Born in 1979 in Turkey, Ardan Özmenoğlu obtained her BFA as well as her MFA in the Department of Art, Design, and Architecture from Bilkent University, Ankara. She was an Artist in Residence at Kala art Institute in Berkeley, Ateliergemeinschaft Milchhof e.V. Berlin, Frans Maserell Centrum in Belgium, Kulturkontakt Austria in Vienna, and Glasstress in Murano, Venice. Her recent work consists of site-specific installations combining screenprints in various formats and on different media and materials such as glass, neon tubes and lights as well as post-it notes. Playing with the formats of printmaking and sculpture she creates three dimensional, almost architectural shapes.
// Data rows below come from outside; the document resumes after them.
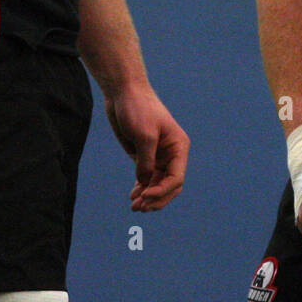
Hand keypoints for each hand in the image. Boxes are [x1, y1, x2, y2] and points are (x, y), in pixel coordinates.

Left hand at [104, 84, 190, 211]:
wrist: (123, 92)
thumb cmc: (138, 109)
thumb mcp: (144, 135)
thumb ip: (146, 161)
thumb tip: (144, 182)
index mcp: (178, 147)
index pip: (177, 178)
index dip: (163, 191)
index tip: (146, 196)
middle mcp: (171, 154)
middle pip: (170, 186)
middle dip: (156, 199)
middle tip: (140, 208)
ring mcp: (158, 155)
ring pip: (158, 184)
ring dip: (148, 197)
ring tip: (134, 207)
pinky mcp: (144, 155)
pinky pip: (147, 177)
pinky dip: (142, 188)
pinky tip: (133, 196)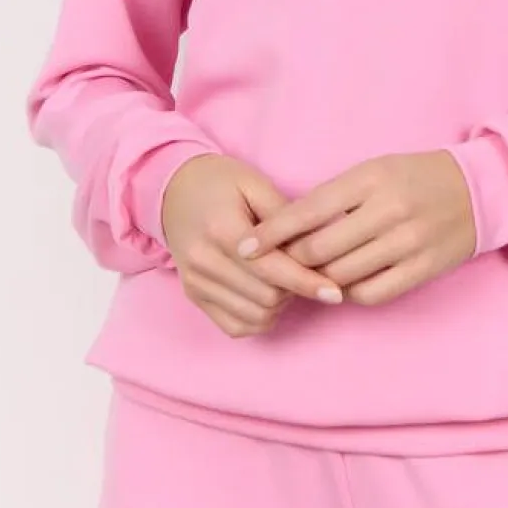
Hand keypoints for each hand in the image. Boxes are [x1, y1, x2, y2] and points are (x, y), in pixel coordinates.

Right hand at [161, 154, 344, 337]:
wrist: (172, 189)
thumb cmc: (219, 181)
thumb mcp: (254, 183)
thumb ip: (285, 215)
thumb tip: (316, 246)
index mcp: (222, 229)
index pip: (272, 269)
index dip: (307, 282)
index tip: (335, 292)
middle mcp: (204, 261)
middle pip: (266, 297)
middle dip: (294, 288)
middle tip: (300, 265)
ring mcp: (195, 283)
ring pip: (255, 316)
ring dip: (278, 304)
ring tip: (281, 276)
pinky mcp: (193, 296)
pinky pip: (236, 326)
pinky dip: (259, 317)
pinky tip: (264, 292)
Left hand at [234, 151, 477, 305]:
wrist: (476, 190)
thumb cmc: (414, 177)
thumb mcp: (373, 171)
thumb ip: (334, 197)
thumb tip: (287, 230)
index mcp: (371, 178)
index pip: (308, 210)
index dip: (272, 232)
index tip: (244, 246)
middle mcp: (388, 210)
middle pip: (320, 249)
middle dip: (291, 262)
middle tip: (274, 267)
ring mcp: (408, 243)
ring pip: (342, 276)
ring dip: (317, 280)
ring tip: (308, 276)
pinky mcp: (422, 270)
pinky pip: (371, 294)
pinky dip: (349, 293)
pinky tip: (343, 284)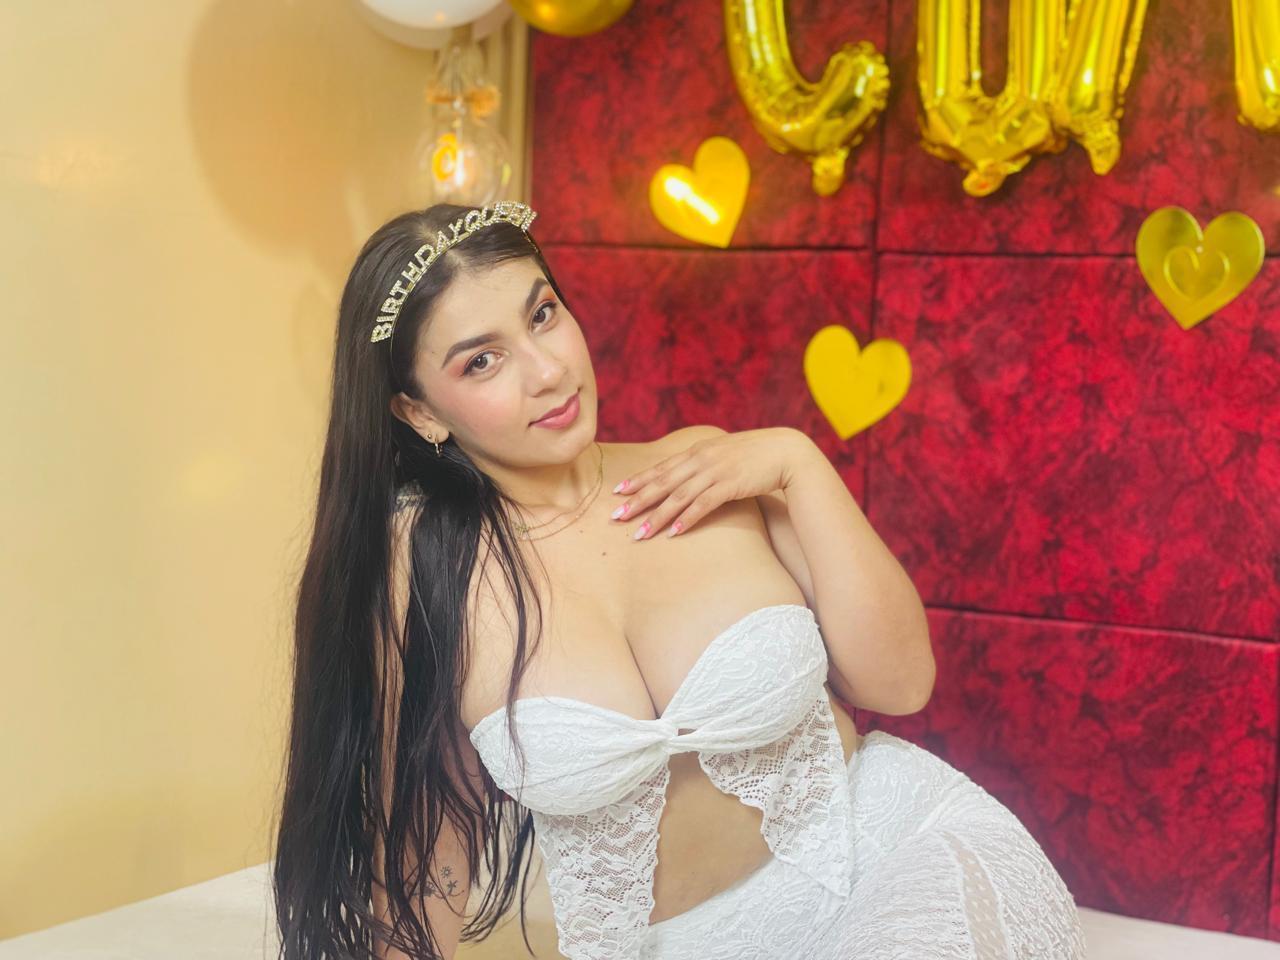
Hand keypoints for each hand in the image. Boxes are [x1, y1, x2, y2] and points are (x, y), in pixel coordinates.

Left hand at [609, 426, 808, 539]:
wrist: (787, 453)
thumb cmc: (757, 456)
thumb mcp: (725, 454)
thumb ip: (706, 463)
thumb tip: (689, 477)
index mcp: (698, 450)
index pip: (662, 467)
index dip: (639, 480)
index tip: (618, 492)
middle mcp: (702, 459)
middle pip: (662, 482)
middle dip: (637, 500)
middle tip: (616, 517)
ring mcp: (715, 471)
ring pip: (678, 496)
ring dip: (657, 516)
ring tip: (640, 534)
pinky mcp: (730, 485)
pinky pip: (702, 504)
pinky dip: (686, 519)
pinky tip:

Her works can be found in important collections world wide, such as the Hort Collection NYC, Naked Heart Foundation, the Frankfurt Airport Collection, the Osthaus Museum Hagen Collection, the Kala Art Institute Collection, the Borusan Contemporary Art Collection, the UniCredit Bank Art collection, the Fondation Jan Michalski Collection, the Imoga Mundi (Benetton) Collection and the Istanbul Modern Collection.

One of the striking features of Özmenoğlu’s oeuvre is her use of images of both Turkish and global popular culture, as well as commonly used colloquial expressions, Özmenoğlu captures the fast changing, chaotic, and sometimes burdening reality of our present-day world. Though arguably biographical in nature, Ardan Özmenoğlu sets an universal example of the artistic examination of national and cultural identity, individuality, and collective visual memory. Ardan Özmenoğlu lives and works in Yeniköy, Istanbul.

Daniele Sigalot employs aluminium provocatively and delves into the essence of art. With thought-provoking slogans, Sigalot cleverly mocks stereotypes prevalent in the art world and its associated market.

Daniele Sigalot was born in Rome, in 1976. He started his creative career in the advertising field , working for leading agencies in Italy, Spain and the UK. In 2007 he left the agency Saatchi & Saatchi London to fully dedicate himself to an artistic project he had founded with Fabio La Fauci in 2005 called ‘Blue & Joy’- The project’s name became a nom de plume of the Sigalot/La Fauci duo, a collaboration which continued until 2013. One year later the duo dissolved their artistic and creative partnership and Daniele Sigalot went on to pursue a solo career, focusing on mixed media installations. At the heart of his working process and conception lies the ambiguity between the physical nature and the perception of the materials he uses. His work is as much illusional as it is ironic. In 2022 he debuted with the solo show “Master of Mistakes” at the National Gallery of Modern and Contemporary Art in Rome. Sigalot ran a workshop in Berlin between 2010 and 2018, which he almost self-ironically called “La Pizzeria”. In January 2019, he moved his studio to Naples. As of January 2023 he moved “La Pizzeria” to Rome, where he has since then been living and working.

Anna Laudel’s selection of artworks can be visited at art Karlsruhe from February 22nd to 25th, 2024 in the “Contemporary” Sector, Hall 1, Booth C04.